Extemporaneous musings, occasionally poetic, about life in its richly varied dimensions, especially as relates to history, theology, law, literature, science, by one who is an attorney, ordained minister, historian, writer, and African American.
Thursday, April 27, 2017
SENSE
SENSE AND SENSIBILITY
Sensibility and sensible appear to mean, to connote consciousness; accruals arising from one's senses; certainly awareness derived from sensory intakes common to man, is a meaning contained in the general definition of sensible or sensibility.
Inputs from senses like inputs from food must be processed, however , in order to be assimilated properly.
Such processing is what separates man from men; separates woman from women. Processing involves more than senses. It takes tools, templates, temperatures: heat, cold; textures, labor, knowledge.

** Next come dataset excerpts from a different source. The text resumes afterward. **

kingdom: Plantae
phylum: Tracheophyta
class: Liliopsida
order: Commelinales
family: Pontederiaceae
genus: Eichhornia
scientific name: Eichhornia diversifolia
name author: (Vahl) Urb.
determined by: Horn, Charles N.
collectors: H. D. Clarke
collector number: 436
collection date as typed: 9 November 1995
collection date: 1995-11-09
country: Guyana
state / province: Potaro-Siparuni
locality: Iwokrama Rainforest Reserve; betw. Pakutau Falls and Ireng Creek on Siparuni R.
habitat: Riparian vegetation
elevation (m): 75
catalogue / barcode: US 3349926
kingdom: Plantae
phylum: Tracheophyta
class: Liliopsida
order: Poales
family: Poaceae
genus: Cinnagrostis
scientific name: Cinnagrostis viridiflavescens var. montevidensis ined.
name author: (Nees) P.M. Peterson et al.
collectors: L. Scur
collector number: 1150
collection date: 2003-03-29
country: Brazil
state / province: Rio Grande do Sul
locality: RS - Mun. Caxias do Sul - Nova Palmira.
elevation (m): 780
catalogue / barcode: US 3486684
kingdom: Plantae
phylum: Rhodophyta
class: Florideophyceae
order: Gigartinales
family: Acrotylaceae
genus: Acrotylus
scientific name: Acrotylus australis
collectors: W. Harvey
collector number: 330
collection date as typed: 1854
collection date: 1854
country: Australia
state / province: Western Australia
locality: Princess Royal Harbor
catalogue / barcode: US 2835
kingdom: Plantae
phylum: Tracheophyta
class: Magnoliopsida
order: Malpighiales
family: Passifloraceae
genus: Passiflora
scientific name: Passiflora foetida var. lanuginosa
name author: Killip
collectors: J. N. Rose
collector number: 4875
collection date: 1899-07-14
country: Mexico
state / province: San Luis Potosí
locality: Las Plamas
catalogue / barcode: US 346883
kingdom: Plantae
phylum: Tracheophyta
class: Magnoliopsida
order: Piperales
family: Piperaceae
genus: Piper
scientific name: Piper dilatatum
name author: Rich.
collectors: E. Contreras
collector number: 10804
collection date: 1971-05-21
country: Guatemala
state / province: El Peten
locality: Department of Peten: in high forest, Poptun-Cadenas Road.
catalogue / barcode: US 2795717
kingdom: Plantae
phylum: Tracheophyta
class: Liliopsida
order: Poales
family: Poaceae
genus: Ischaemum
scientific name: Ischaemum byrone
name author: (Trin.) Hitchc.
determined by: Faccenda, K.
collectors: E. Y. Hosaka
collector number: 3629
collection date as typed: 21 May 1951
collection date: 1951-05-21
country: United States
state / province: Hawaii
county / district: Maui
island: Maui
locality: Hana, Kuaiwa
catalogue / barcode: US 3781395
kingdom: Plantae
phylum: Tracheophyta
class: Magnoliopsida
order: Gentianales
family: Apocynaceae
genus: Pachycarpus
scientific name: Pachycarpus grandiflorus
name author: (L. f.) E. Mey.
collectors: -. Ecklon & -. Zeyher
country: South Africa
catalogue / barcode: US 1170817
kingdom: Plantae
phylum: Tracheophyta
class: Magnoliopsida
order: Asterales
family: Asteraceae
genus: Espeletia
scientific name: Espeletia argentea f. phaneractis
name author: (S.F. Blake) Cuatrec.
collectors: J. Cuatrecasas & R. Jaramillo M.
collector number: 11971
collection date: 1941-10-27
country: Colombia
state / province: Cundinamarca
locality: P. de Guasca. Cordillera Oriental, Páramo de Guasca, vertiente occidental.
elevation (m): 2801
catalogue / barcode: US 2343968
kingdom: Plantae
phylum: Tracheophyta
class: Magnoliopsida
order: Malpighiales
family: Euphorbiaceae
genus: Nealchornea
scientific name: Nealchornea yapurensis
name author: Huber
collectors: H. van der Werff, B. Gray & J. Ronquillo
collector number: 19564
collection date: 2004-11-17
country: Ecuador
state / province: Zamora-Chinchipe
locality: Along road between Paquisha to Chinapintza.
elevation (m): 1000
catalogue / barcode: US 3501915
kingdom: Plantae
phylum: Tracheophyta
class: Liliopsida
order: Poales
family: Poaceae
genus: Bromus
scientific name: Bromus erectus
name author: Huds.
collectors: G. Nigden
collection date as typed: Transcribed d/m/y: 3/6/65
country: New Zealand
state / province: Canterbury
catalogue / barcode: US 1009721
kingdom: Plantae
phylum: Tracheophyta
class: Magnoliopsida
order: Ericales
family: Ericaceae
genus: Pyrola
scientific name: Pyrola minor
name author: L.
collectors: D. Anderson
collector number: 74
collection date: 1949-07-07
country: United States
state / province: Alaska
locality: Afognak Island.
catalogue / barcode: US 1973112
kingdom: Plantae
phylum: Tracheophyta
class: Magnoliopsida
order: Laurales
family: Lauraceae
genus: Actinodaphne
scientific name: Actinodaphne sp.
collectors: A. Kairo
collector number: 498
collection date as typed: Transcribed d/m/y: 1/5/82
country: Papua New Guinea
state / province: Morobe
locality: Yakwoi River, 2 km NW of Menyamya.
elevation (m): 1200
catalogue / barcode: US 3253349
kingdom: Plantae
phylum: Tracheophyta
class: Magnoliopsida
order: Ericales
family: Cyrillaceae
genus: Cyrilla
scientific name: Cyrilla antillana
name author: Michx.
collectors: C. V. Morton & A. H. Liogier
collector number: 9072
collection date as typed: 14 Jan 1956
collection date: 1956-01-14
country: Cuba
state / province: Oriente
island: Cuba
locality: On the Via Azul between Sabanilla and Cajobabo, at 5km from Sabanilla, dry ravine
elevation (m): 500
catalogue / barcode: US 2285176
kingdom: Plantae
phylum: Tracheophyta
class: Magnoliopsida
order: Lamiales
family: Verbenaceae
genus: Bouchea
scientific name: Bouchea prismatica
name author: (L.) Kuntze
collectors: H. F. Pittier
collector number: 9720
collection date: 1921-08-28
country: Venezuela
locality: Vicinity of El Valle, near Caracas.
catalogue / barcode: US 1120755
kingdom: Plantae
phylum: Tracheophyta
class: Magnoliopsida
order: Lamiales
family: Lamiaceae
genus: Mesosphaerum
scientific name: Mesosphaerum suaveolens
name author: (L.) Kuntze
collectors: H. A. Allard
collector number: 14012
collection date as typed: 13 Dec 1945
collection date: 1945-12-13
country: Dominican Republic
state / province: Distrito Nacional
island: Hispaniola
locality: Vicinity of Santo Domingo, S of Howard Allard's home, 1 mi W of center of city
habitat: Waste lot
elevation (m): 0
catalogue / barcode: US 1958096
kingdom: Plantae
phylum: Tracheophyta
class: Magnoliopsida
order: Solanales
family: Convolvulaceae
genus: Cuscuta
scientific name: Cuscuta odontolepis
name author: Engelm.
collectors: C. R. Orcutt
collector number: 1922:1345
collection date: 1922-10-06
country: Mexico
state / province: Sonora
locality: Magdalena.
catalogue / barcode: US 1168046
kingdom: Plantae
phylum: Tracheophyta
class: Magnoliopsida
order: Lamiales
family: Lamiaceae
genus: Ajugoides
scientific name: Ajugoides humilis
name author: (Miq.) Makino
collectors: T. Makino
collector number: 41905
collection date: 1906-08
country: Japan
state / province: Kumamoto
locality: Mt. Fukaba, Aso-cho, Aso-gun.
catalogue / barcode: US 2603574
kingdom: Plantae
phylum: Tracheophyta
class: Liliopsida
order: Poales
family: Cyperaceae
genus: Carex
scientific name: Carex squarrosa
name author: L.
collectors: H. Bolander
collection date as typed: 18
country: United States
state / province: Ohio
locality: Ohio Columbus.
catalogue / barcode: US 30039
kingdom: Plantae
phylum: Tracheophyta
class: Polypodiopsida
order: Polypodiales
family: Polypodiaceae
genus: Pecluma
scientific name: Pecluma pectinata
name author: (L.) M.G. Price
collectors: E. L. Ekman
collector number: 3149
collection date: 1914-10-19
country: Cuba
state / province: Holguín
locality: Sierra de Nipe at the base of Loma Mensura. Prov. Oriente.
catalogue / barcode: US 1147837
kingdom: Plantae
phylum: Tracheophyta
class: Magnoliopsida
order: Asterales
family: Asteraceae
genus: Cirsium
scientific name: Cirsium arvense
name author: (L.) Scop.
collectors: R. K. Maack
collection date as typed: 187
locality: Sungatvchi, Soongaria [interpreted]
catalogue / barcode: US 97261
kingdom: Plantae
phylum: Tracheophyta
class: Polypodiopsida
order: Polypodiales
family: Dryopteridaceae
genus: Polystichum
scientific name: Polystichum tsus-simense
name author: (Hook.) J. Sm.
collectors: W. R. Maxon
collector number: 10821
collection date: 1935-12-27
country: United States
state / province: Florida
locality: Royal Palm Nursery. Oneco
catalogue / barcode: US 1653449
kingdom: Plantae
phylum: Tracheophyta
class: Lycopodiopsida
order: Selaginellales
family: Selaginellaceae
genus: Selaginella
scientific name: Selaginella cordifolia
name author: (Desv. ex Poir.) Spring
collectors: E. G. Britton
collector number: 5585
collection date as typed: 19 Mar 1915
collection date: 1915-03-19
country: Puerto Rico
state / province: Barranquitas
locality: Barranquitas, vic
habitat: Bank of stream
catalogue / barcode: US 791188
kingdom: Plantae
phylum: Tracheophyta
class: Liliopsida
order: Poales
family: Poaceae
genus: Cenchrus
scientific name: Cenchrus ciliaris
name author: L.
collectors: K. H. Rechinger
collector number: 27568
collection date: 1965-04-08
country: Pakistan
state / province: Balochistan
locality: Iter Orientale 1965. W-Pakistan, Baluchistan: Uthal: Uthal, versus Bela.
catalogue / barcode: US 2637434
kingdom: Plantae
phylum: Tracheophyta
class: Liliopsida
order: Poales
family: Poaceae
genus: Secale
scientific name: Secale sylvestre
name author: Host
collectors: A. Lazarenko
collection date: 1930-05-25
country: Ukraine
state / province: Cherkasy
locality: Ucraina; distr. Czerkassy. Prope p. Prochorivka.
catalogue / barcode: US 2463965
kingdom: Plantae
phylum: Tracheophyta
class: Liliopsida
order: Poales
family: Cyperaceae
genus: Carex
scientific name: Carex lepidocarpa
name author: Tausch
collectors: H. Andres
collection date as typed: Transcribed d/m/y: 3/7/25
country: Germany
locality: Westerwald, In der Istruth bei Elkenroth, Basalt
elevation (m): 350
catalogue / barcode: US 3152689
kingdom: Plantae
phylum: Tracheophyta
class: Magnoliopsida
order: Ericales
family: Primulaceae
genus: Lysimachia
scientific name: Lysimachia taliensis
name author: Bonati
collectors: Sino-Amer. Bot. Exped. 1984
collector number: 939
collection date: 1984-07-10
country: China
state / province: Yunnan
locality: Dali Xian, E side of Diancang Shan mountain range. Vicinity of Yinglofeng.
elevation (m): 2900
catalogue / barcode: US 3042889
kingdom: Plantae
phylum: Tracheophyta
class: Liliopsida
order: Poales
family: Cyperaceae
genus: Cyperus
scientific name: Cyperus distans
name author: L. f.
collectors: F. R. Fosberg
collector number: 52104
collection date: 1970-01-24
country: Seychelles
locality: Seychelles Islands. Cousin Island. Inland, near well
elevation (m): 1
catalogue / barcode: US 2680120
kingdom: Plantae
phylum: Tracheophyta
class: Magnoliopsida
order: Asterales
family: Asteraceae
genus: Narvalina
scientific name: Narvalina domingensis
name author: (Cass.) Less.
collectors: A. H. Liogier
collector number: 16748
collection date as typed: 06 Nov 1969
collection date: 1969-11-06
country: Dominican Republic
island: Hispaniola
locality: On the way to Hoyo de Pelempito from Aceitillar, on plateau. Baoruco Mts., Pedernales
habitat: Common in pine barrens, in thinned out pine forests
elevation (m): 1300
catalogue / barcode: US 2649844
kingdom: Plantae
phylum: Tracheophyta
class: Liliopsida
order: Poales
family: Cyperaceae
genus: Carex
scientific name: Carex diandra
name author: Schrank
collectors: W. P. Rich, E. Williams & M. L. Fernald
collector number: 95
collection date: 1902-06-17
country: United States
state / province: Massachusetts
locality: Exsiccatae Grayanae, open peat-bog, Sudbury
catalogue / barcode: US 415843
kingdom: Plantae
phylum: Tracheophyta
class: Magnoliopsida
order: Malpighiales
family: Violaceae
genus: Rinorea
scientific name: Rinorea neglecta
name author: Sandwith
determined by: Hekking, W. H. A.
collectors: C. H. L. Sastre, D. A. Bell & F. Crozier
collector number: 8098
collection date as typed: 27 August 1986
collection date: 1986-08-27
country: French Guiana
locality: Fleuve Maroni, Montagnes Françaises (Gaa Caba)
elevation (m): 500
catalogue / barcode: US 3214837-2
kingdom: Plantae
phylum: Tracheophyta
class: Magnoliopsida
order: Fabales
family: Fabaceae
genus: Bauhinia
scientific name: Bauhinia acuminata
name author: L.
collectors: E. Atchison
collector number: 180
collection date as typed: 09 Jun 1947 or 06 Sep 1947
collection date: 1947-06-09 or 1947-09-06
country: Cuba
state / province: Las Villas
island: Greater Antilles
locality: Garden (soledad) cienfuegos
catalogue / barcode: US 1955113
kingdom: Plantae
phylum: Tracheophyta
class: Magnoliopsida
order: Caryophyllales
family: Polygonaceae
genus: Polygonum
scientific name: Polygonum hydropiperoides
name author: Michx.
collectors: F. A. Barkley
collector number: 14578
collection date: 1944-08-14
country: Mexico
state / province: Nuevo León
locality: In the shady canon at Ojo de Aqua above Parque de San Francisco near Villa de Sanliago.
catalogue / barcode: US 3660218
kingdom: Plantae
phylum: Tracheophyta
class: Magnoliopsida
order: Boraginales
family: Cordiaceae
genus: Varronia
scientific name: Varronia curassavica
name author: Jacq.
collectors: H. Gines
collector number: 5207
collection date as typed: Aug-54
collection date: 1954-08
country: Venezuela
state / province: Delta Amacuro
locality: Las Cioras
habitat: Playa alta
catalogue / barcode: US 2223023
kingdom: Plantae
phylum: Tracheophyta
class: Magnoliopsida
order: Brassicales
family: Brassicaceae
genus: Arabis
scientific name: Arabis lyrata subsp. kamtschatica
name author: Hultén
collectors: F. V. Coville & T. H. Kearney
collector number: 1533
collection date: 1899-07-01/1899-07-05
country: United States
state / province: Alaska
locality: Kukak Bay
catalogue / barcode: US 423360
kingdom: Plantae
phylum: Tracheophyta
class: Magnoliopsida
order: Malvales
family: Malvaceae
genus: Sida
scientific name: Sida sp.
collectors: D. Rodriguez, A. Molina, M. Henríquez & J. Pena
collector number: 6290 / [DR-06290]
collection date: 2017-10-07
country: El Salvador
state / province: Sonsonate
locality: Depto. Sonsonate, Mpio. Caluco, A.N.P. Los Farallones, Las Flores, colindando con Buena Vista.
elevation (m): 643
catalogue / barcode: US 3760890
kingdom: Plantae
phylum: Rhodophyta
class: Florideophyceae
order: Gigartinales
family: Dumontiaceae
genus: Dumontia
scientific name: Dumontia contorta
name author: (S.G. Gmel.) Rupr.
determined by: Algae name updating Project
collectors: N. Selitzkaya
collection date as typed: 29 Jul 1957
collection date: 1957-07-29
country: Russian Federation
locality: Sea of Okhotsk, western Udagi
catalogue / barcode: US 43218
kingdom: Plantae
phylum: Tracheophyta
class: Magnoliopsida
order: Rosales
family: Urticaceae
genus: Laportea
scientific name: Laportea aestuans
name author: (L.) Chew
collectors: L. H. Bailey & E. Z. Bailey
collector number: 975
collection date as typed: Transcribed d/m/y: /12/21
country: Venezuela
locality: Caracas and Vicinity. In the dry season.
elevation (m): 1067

"Processing" preparation requires exertion of some kind to be able to process whatever may be received.
Thus, though all human senses are God-given, processing whatever is sought or received by the senses must be exertion-driven. Exertion means "effort" mental, physical or both, being brought to bare to be able to process and to assimilate properly whatever opportunity sensibility produces . Uncooked food is unsavory, unhealthy. Unprocessed information is useless, and people who do not exert themselves in the pursuit of processing apparatuses are insensible wasting away in rot!
"Act like you got some sense," is an old folks' aphorism that sums it up!